OBJECTIVE -> Reproduce the material below word for word, every line of it.

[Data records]
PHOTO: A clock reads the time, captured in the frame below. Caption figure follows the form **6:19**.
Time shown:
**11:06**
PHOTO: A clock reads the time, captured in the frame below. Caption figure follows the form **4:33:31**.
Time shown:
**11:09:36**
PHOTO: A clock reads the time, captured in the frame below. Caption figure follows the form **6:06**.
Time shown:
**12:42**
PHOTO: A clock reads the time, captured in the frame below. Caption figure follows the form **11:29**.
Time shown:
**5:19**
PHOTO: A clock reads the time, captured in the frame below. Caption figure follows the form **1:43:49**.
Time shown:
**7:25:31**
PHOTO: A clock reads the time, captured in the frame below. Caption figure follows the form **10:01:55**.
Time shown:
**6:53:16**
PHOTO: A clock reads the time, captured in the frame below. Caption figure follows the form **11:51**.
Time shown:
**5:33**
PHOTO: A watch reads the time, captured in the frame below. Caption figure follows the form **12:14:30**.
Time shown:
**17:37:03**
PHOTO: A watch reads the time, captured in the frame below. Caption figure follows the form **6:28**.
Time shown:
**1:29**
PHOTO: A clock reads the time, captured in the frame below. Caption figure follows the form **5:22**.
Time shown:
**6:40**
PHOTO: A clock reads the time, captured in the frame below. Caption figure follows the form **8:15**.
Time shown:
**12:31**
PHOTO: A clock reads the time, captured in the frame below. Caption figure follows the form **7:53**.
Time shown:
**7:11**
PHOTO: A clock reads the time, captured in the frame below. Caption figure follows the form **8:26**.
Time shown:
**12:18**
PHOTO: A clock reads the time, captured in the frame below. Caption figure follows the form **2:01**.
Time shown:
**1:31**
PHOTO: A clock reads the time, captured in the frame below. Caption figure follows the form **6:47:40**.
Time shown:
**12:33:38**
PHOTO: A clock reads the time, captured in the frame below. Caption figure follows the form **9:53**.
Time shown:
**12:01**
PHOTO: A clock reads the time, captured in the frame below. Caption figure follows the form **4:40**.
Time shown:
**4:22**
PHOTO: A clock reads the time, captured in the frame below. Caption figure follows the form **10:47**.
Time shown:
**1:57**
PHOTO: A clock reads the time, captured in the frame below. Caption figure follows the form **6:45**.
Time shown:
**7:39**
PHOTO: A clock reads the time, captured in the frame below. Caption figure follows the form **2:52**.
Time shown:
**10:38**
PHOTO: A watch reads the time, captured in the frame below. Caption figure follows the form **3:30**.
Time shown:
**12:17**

OUTPUT ->
PHOTO: A clock reads the time, captured in the frame below. Caption figure follows the form **6:19**.
Time shown:
**11:06**
PHOTO: A clock reads the time, captured in the frame below. Caption figure follows the form **4:33:31**.
Time shown:
**11:09:36**
PHOTO: A clock reads the time, captured in the frame below. Caption figure follows the form **6:06**.
Time shown:
**12:42**
PHOTO: A clock reads the time, captured in the frame below. Caption figure follows the form **11:29**.
Time shown:
**5:19**
PHOTO: A clock reads the time, captured in the frame below. Caption figure follows the form **1:43:49**.
Time shown:
**7:25:31**
PHOTO: A clock reads the time, captured in the frame below. Caption figure follows the form **10:01:55**.
Time shown:
**6:53:16**
PHOTO: A clock reads the time, captured in the frame below. Caption figure follows the form **11:51**.
Time shown:
**5:33**
PHOTO: A watch reads the time, captured in the frame below. Caption figure follows the form **12:14:30**.
Time shown:
**17:37:03**
PHOTO: A watch reads the time, captured in the frame below. Caption figure follows the form **6:28**.
Time shown:
**1:29**
PHOTO: A clock reads the time, captured in the frame below. Caption figure follows the form **5:22**.
Time shown:
**6:40**
PHOTO: A clock reads the time, captured in the frame below. Caption figure follows the form **8:15**.
Time shown:
**12:31**
PHOTO: A clock reads the time, captured in the frame below. Caption figure follows the form **7:53**.
Time shown:
**7:11**
PHOTO: A clock reads the time, captured in the frame below. Caption figure follows the form **8:26**.
Time shown:
**12:18**
PHOTO: A clock reads the time, captured in the frame below. Caption figure follows the form **2:01**.
Time shown:
**1:31**
PHOTO: A clock reads the time, captured in the frame below. Caption figure follows the form **6:47:40**.
Time shown:
**12:33:38**
PHOTO: A clock reads the time, captured in the frame below. Caption figure follows the form **9:53**.
Time shown:
**12:01**
PHOTO: A clock reads the time, captured in the frame below. Caption figure follows the form **4:40**.
Time shown:
**4:22**
PHOTO: A clock reads the time, captured in the frame below. Caption figure follows the form **10:47**.
Time shown:
**1:57**
PHOTO: A clock reads the time, captured in the frame below. Caption figure follows the form **6:45**.
Time shown:
**7:39**
PHOTO: A clock reads the time, captured in the frame below. Caption figure follows the form **2:52**.
Time shown:
**10:38**
PHOTO: A watch reads the time, captured in the frame below. Caption figure follows the form **3:30**.
Time shown:
**12:17**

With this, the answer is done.